Sweet and Salty Peanut Chocolate Chunk Cookies

Photo: Becky Luigart-Stayner; Styling: Cindy Barr

Coarse-grained sea salt does not melt into the batter, so you experience a crunchy burst with every bite. Use any other nut you like in place of peanuts.

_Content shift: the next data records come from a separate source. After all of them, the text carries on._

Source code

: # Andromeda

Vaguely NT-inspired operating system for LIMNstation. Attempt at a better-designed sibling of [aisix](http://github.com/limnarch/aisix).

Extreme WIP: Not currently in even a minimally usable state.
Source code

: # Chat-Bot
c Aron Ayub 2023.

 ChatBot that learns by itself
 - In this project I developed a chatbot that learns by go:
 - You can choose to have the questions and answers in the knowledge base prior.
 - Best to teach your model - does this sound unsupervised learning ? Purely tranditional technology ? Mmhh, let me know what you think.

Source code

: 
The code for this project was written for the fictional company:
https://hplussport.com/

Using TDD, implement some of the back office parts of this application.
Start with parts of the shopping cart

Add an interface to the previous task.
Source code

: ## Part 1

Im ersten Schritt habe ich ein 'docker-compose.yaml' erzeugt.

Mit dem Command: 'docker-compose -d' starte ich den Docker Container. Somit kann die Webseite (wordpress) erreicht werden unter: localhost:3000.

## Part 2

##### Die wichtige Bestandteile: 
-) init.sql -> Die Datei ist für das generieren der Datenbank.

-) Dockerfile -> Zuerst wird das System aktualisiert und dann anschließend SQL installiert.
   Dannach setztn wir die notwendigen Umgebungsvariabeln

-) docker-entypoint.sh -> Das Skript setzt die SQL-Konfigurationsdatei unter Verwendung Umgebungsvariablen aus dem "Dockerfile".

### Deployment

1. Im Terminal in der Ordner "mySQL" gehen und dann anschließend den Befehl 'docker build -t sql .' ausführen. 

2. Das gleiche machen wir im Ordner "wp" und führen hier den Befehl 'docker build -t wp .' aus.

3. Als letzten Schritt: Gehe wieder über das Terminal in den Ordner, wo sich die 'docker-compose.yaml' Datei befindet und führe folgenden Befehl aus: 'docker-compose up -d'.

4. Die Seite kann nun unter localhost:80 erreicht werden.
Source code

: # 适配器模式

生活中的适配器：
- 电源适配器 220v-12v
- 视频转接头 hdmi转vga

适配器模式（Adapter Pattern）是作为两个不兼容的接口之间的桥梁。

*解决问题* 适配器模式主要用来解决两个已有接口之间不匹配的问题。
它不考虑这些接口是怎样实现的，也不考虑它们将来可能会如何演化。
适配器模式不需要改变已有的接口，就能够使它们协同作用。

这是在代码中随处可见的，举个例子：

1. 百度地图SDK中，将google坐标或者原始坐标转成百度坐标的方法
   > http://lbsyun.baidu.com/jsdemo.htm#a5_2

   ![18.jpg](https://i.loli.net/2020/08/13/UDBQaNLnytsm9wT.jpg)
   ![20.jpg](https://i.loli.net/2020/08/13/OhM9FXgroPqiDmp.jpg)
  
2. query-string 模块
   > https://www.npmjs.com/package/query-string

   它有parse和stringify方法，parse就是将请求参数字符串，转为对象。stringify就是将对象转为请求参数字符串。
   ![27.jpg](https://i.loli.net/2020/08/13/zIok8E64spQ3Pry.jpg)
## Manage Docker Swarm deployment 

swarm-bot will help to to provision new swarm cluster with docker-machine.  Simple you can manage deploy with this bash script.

Yield: 38 cookies (serving size: 1 cookie)
Recipe from Cooking Light

More From Cooking Light

Nutritional Information

Amount per serving
  • Calories: 61
  • Calories from fat: 35%
  • Fat: 2.4g
  • Saturated fat: 1.2g
  • Monounsaturated fat: 0.8g
  • Polyunsaturated fat: 0.3g
  • Protein: 0.9g
  • Carbohydrate: 9.2g
  • Fiber: 0.3g
  • Cholesterol: 9mg
  • Iron: 0.3mg
  • Sodium: 48mg
  • Calcium: 9mg

Ingredients

  • 1/3 cup coarsely chopped unsalted, dry-roasted peanuts
  • 1 cup all-purpose flour (about 4 1/2 ounces)
  • 1/2 teaspoon baking powder
  • 1/4 teaspoon baking soda
  • 1/2 cup granulated sugar
  • 1/2 cup packed brown sugar
  • 1/4 cup unsalted butter, softened
  • 1 teaspoon vanilla extract
  • 1 large egg
  • 1/3 cup semisweet chocolate chips
  • 1/2 teaspoon coarse sea salt
  • Cooking spray

Preparation

  1. Preheat oven to 350°.
  2. Place nuts in a small baking pan. Bake at 350° for 8 minutes or until lightly toasted; cool.
  3. Lightly spoon flour into a dry measuring cup; level with a knife. Combine flour, baking powder, and baking soda, stirring well with a whisk.
  4. Place sugars and butter in a large bowl; beat with a mixer at medium speed until well blended (about 2 minutes). Add vanilla and egg; beat until combined. Add flour mixture to sugar mixture; beat at low speed until well blended. Stir in peanuts, chocolate chips, and salt.
  5. Drop dough by teaspoonfuls 2 inches apart onto baking sheets coated with cooking spray. Bake at 350° for 10 minutes or until edges are lightly browned. Cool on pans 5 minutes. Remove cookies from pans; cool completely on wire racks.